Records from a data source

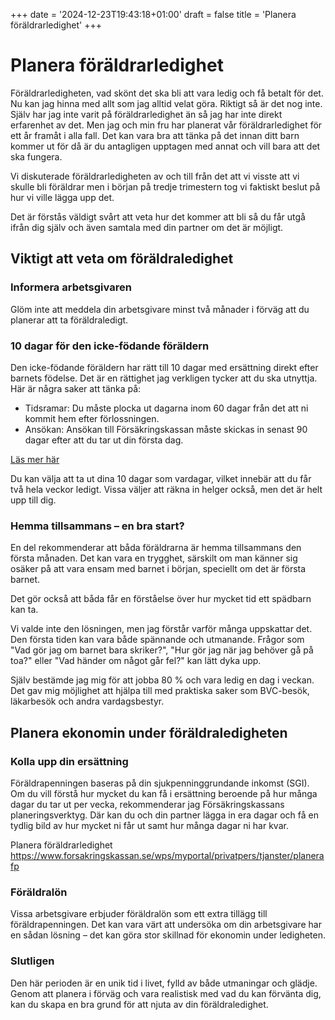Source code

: +++
date = '2024-12-23T19:43:18+01:00'
draft = false
title = 'Planera föräldrarledighet'
+++
<!-- Kan förbättras, liten förklaring om föräldrar ledighet och sedan hur det fungerar. 10 dagar, att man inte behöver ta alla dagar i veckan, vissa tar ledigt ett helt år innan man börjar ta föräldrardagar. Man kanske inte vill ta ut alla dagar direkt.-->

# Planera föräldrarledighet
Föräldrarledigheten, vad skönt det ska bli att vara ledig och få betalt för det. Nu kan jag hinna med allt som jag alltid velat göra. Riktigt så är det nog inte. Själv har jag inte varit på föräldrarledighet än så jag har inte direkt erfarenhet av det. Men jag och min fru har planerat vår föräldrarledighet för ett år framåt i alla fall. Det kan vara bra att tänka på det innan ditt barn kommer ut för då är du antagligen upptagen med annat och vill bara att det ska fungera.

Vi diskuterade föräldrarledigheten av och till från det att vi visste att vi skulle bli föräldrar men i början på tredje trimestern tog vi faktiskt beslut på hur vi ville lägga upp det.

Det är förstås väldigt svårt att veta hur det kommer att bli så du får utgå ifrån dig själv och även samtala med din partner om det är möjligt.

## Viktigt att veta om föräldraledighet
### Informera arbetsgivaren
Glöm inte att meddela din arbetsgivare minst två månader i förväg att du planerar att ta föräldraledigt.

### 10 dagar för den icke-födande föräldern
Den icke-födande föräldern har rätt till 10 dagar med ersättning direkt efter barnets födelse. Det är en rättighet jag verkligen tycker att du ska utnyttja. Här är några saker att tänka på:

 - Tidsramar: Du måste plocka ut dagarna inom 60 dagar från det att ni kommit hem efter förlossningen.
 - Ansökan: Ansökan till Försäkringskassan måste skickas in senast 90 dagar efter att du tar ut din första dag.

[Läs mer här](https://www.forsakringskassan.se/privatperson/foralder/10-dagar-vid-barns-fodelse)

Du kan välja att ta ut dina 10 dagar som vardagar, vilket innebär att du får två hela veckor ledigt. Vissa väljer att räkna in helger också, men det är helt upp till dig.

### Hemma tillsammans – en bra start?
En del rekommenderar att båda föräldrarna är hemma tillsammans den första månaden. Det kan vara en trygghet, särskilt om man känner sig osäker på att vara ensam med barnet i början, speciellt om det är första barnet.

Det gör också att båda får en förståelse över hur mycket tid ett spädbarn kan ta.

Vi valde inte den lösningen, men jag förstår varför många uppskattar det. Den första tiden kan vara både spännande och utmanande. Frågor som "Vad gör jag om barnet bara skriker?", "Hur gör jag när jag behöver gå på toa?" eller "Vad händer om något går fel?" kan lätt dyka upp.

Själv bestämde jag mig för att jobba 80 % och vara ledig en dag i veckan. Det gav mig möjlighet att hjälpa till med praktiska saker som BVC-besök, läkarbesök och andra vardagsbestyr.


## Planera ekonomin under föräldraledigheten
### Kolla upp din ersättning

Föräldrapenningen baseras på din sjukpenninggrundande inkomst (SGI). Om du vill förstå hur mycket du kan få i ersättning beroende på hur många dagar du tar ut per vecka, rekommenderar jag Försäkringskassans planeringsverktyg. Där kan du och din partner lägga in era dagar och få en tydlig bild av hur mycket ni får ut samt hur många dagar ni har kvar.

Planera föräldrarledighet https://www.forsakringskassan.se/wps/myportal/privatpers/tjanster/planerafp

### Föräldralön

Vissa arbetsgivare erbjuder föräldralön som ett extra tillägg till föräldrapenningen. Det kan vara värt att undersöka om din arbetsgivare har en sådan lösning – det kan göra stor skillnad för ekonomin under ledigheten.

### Slutligen
Den här perioden är en unik tid i livet, fylld av både utmaningar och glädje. Genom att planera i förväg och vara realistisk med vad du kan förvänta dig, kan du skapa en bra grund för att njuta av din föräldraledighet.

• ASSIGNED TASK:
Every line above that includes the word "förväg" should be listed.

• SOLUTION TO THIS EXERCISE:
Glöm inte att meddela din arbetsgivare minst två månader i förväg att du planerar att ta föräldraledigt.
Den här perioden är en unik tid i livet, fylld av både utmaningar och glädje. Genom att planera i förväg och vara realistisk med vad du kan förvänta dig, kan du skapa en bra grund för att njuta av din föräldraledighet.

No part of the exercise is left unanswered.